▸ WHAT TO DO:
In the data starting with the line with "Baarlamaanka Soomaaliya" and going on through the line with "meel-marinta habraaca ansaxinta dib u eegista", change "Muqdisho" to "Xamar" and write those lines out again with nothing else altered.

▸ INPUT FOR THIS TASK:

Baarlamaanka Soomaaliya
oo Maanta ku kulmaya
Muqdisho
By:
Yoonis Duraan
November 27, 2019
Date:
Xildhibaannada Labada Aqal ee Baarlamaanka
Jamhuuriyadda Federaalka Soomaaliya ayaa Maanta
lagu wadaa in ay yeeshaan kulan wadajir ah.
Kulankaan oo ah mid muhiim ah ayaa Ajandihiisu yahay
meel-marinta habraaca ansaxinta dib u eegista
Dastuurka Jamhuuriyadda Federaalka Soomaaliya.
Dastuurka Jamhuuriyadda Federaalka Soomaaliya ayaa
...
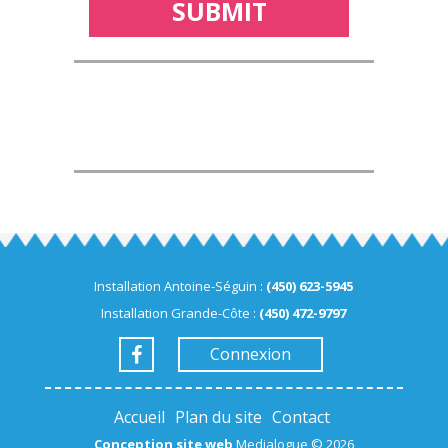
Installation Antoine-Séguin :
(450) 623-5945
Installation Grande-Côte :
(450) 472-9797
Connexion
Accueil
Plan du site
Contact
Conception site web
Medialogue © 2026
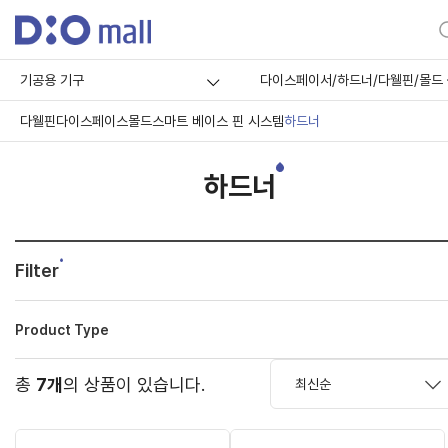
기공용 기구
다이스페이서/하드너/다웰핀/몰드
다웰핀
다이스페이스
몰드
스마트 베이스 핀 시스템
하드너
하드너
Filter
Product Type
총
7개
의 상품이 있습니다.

▸ SOLUTION:
Baarlamaanka Soomaaliya
oo Maanta ku kulmaya
Xamar
By:
Yoonis Duraan
November 27, 2019
Date:
Xildhibaannada Labada Aqal ee Baarlamaanka
Jamhuuriyadda Federaalka Soomaaliya ayaa Maanta
lagu wadaa in ay yeeshaan kulan wadajir ah.
Kulankaan oo ah mid muhiim ah ayaa Ajandihiisu yahay
meel-marinta habraaca ansaxinta dib u eegista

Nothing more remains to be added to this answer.